5,和服美人の相談室(後編1)
────かちゃん
ヒロさんから貰ったアイスコーヒーを飲み終え、三島さんは、ふぅっと息をついた。
「………あの、ひとついいでしょうか?」
「え!?あ、もちろんですじゃ。」
何、今の「え!?」って。
まぁ、今は置いとこう。
それより。
「………先ほど、三島さんが机を叩いたのは、真花が『キモい』と言ったからですか?」
「え、うそぉ!?ご、ごめんなさい!!!」
すごい勢いで体をペコッと折った真花。
ちょっと吹き出しそうになってしまった。
「だ、大丈夫ですじゃ!気にしなくて全然いいのですじゃ……………それより、わらわに勇気を与える方法を教えてほしいのじゃ。

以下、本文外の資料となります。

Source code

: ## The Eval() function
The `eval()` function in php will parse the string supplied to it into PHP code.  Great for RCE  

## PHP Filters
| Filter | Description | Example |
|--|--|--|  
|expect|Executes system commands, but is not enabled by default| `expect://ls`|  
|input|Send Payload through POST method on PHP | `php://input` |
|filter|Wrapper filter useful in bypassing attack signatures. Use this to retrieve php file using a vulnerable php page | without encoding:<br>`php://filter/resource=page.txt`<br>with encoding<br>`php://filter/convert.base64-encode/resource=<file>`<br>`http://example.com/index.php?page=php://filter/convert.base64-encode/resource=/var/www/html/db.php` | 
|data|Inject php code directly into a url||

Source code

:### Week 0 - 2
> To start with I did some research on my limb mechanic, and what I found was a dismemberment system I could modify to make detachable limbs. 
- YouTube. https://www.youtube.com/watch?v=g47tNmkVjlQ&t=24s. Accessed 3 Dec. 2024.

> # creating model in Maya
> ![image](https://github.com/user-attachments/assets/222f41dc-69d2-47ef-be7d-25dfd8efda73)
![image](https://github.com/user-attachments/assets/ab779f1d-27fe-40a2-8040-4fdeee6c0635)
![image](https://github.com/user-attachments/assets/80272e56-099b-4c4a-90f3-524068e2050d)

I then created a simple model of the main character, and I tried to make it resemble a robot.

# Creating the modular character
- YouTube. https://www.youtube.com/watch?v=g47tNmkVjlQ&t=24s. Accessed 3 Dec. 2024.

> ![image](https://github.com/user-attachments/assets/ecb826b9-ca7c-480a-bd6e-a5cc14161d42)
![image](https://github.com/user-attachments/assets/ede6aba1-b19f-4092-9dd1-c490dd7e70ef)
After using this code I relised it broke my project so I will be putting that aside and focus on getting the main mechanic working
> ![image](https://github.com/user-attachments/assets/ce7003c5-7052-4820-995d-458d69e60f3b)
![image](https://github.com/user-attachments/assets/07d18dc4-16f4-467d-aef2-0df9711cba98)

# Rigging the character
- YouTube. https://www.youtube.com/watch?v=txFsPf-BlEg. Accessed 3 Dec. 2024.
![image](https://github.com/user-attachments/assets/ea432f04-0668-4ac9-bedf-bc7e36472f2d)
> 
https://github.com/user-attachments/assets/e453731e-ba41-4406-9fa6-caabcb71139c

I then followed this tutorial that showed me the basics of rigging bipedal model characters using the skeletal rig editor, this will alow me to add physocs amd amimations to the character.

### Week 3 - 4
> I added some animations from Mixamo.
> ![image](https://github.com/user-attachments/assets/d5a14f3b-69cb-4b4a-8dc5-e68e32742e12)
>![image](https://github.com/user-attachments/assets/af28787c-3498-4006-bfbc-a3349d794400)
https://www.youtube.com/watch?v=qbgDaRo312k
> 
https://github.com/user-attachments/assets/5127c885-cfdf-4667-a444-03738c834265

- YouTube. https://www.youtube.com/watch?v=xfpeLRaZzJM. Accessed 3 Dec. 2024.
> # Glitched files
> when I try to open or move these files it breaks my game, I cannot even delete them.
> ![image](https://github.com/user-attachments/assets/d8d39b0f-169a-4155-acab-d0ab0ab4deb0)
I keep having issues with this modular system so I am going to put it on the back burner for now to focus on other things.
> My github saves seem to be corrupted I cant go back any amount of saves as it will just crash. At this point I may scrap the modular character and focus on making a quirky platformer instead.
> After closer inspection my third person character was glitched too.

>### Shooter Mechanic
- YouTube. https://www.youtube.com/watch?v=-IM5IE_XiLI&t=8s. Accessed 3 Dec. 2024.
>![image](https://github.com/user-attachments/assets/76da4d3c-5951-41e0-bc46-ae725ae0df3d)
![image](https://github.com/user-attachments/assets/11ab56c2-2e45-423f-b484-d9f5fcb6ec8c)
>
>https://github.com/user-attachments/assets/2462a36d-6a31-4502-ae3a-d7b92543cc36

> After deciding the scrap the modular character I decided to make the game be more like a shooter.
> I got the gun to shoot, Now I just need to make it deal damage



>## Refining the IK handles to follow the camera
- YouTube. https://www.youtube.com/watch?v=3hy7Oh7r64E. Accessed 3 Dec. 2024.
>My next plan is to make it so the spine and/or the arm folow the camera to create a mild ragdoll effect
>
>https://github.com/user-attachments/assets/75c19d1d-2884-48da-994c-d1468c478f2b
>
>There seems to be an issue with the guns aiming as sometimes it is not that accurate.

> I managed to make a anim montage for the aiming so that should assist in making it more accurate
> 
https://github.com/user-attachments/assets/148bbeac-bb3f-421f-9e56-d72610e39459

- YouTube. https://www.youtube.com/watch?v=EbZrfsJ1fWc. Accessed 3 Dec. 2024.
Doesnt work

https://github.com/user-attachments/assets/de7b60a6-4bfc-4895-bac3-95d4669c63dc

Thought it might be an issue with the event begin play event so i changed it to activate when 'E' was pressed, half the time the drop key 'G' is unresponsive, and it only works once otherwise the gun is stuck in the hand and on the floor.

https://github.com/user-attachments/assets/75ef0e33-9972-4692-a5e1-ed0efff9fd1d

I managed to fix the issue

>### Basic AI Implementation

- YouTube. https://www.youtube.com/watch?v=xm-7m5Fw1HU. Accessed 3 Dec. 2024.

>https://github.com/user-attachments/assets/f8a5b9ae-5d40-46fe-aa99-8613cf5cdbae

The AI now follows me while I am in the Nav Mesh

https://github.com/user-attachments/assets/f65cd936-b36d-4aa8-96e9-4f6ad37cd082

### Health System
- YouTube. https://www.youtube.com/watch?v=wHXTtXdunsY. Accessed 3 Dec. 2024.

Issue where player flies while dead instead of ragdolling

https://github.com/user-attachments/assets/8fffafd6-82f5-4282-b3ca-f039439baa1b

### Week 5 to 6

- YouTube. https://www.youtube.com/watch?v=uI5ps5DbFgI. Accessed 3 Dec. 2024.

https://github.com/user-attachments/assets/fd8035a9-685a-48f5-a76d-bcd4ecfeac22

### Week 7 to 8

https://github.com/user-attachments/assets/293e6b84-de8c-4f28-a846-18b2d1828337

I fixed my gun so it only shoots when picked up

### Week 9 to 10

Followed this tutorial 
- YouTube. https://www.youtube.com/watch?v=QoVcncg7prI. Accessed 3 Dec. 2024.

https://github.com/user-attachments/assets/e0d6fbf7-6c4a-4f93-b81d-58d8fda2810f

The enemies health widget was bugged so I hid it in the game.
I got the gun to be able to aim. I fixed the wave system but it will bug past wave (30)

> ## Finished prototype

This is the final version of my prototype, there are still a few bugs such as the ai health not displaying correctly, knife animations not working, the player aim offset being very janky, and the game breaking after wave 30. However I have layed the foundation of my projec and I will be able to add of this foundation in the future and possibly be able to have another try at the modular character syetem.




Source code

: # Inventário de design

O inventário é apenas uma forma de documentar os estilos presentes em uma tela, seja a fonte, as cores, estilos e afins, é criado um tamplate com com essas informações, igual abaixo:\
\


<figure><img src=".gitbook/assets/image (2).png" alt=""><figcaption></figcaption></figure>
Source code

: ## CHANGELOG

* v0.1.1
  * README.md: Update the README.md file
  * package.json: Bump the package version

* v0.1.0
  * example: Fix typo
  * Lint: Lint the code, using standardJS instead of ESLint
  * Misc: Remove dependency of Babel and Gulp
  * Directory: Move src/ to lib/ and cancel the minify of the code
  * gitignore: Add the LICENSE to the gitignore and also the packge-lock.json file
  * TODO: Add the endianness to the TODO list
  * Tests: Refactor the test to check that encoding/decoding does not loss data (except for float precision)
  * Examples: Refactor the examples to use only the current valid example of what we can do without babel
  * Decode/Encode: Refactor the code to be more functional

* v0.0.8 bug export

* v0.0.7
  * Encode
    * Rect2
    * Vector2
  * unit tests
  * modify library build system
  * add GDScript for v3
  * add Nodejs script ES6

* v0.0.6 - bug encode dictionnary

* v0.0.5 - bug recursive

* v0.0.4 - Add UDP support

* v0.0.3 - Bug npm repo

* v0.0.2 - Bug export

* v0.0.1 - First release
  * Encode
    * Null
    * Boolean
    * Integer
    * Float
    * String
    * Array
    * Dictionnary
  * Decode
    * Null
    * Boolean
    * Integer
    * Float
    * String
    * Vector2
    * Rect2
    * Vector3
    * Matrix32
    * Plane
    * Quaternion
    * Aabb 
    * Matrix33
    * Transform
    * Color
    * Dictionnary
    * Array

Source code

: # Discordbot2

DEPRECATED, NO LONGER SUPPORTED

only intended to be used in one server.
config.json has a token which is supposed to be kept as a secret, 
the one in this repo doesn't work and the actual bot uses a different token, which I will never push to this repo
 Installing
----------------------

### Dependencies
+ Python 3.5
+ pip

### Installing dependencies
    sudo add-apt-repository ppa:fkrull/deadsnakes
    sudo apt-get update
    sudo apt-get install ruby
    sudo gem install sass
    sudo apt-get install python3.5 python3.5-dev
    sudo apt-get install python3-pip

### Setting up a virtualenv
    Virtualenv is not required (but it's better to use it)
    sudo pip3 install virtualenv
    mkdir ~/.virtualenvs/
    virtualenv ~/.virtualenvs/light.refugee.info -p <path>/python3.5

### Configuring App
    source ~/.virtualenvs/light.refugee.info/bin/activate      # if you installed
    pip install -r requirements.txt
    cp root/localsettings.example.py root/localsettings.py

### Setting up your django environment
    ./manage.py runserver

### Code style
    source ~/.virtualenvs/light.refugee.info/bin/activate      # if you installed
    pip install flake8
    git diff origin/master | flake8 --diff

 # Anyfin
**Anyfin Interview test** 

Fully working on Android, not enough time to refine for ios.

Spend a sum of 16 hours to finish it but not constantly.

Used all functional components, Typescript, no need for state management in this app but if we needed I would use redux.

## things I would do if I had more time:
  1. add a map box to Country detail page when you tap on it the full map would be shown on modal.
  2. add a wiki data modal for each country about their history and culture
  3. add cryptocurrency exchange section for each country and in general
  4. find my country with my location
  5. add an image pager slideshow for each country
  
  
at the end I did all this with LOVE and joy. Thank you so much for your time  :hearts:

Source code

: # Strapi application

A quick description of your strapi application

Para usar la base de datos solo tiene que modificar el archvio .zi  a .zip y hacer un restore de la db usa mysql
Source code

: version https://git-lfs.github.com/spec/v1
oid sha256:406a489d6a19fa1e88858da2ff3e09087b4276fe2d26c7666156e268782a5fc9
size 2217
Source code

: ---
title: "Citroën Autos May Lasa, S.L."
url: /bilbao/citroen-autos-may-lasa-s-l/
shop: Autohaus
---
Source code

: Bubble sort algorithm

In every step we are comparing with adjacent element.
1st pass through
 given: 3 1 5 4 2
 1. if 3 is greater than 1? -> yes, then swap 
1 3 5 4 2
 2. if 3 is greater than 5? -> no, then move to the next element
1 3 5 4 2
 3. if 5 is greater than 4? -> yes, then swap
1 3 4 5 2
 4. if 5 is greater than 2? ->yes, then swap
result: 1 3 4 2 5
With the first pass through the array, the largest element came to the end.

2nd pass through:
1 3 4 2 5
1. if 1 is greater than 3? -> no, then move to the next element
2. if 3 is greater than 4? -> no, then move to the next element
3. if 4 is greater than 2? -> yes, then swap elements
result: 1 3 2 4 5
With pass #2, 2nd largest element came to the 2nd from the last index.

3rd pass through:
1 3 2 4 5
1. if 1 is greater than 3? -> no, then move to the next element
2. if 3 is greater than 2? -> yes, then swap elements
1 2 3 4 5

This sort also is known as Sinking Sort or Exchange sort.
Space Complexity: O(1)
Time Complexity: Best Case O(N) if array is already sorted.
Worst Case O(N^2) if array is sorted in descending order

絶対に、逃げない勇気をもてる方法を。」
一旦言葉を切った。
「………もう、逃げたくないのですじゃ。わらわは、わざわざ見沢さんをいじめるために居残りするお嬢様達を、見沢さんを助けにも行かず何度も見ていたのですじゃ。もう、嫌なのじゃ!こんな自分にケリをつけたいのじゃ!!」
お願いなのじゃ!と言いたげな、つぶらだがまっすぐ俺を見つめる黒い瞳が、一瞬光った気がした。
………うーん。
にしても、勇気を出す方法かぁ………………あるか?
ガンバレー、って応援するだけでもダメだと思うし、熱血キャラじゃないし、魔法使いじゃないし…………
あ。
「ニャーちゃんがいなくても自分で勇気を出せると思うよ〜」
「ひ、ヒロさん、俺の心の声が聞こえたんですか?」
「え〜?」
「あ、いえ。」
今回は心の声は漏れてなかったか。ちょっと安心。
「僕はね〜、″アイスルアノヒト″のことを考えれば、逃げずに済むんじゃないかと思うよ〜。だって〜、いじめられている子を助けない方が、嫌われると思うよ〜。お母様とお父様も、そっちの方が喜ぶと思う」
と言ったヒロさん。
「……でも、アイスルアノヒトは、私が勇気を出したことを、嬉しく思ってくれるかのぅ……」
「大丈夫だよ!スーパーヒーローと脇役なら、スーパーヒーローの方がカッコイイじゃん!」
「そ、その意味はわからぬが……………よき、か?」
────最後に、俺を見た。
うん。俺も賛成。でも、補足がある。
「もちろん、俺も、同意です。あと、俺達相談員全員が、よろしければ學校へついて行きま」
「まっ、誠かあああ!?」
まだ言い終えてないんですけど。
「おー٩(●˙▿˙●)۶…⋆ฺ
ミヤリオくんナイスアイデア〜」
「下宮くんにしては冴えてるじゃん!………でもさ、手続きとかはどうするの?そういえば、共学かも分からないし。」
「もちろん、共学ですじゃ!それに、手続きに関しては、わらわの執事に任せるのですじゃ───柴崎!」
あ、ついて行っていいんだ。あ、柴崎さんって………
ガチャっ
「お呼びでございますか、お嬢様。」
と、ベージュのドアを開け、入ってきた『執事』。
長めのこげ茶色の髪と似たような色の目。
美白の肌に、ピシッとキマったスーツ姿。
言われなければアイドルと間違えそうなくらいのイケメン男性だ。
「わほぉ……」
真花の感嘆の声。女子ってイケメン好きだよな。
「話は聞いておったであろう。交渉のすぺしゃりすとであるお前への命令だ。しっかりやるのじゃぞ!」
「はい、お嬢様。
───皆様方、お嬢様をよろしくお願いいたします。この醜い執事のお願いを、どうかお聞きください。」
「あ、はいっ!こ、こちらこそ、三島様に勇気をお与えするように全力を尽くします!」
俺は椅子を倒しかけながら、柴崎さんにお辞儀をした。柴崎さんは、浅くも深くもない丁寧なお辞儀で返してくれた。
「決戦は、明日で良いですじゃ?」
「あ、はい。もちろんです。」
「明日、頑張りましょうね!私たち、すぐ側で勇気を与えておりますから!」
「み〜んなで、見沢さんを助けましょ〜」
「はい、ですじゃ!!」
元気いっぱいに頷く三島さん。
───────決戦は、明日だ。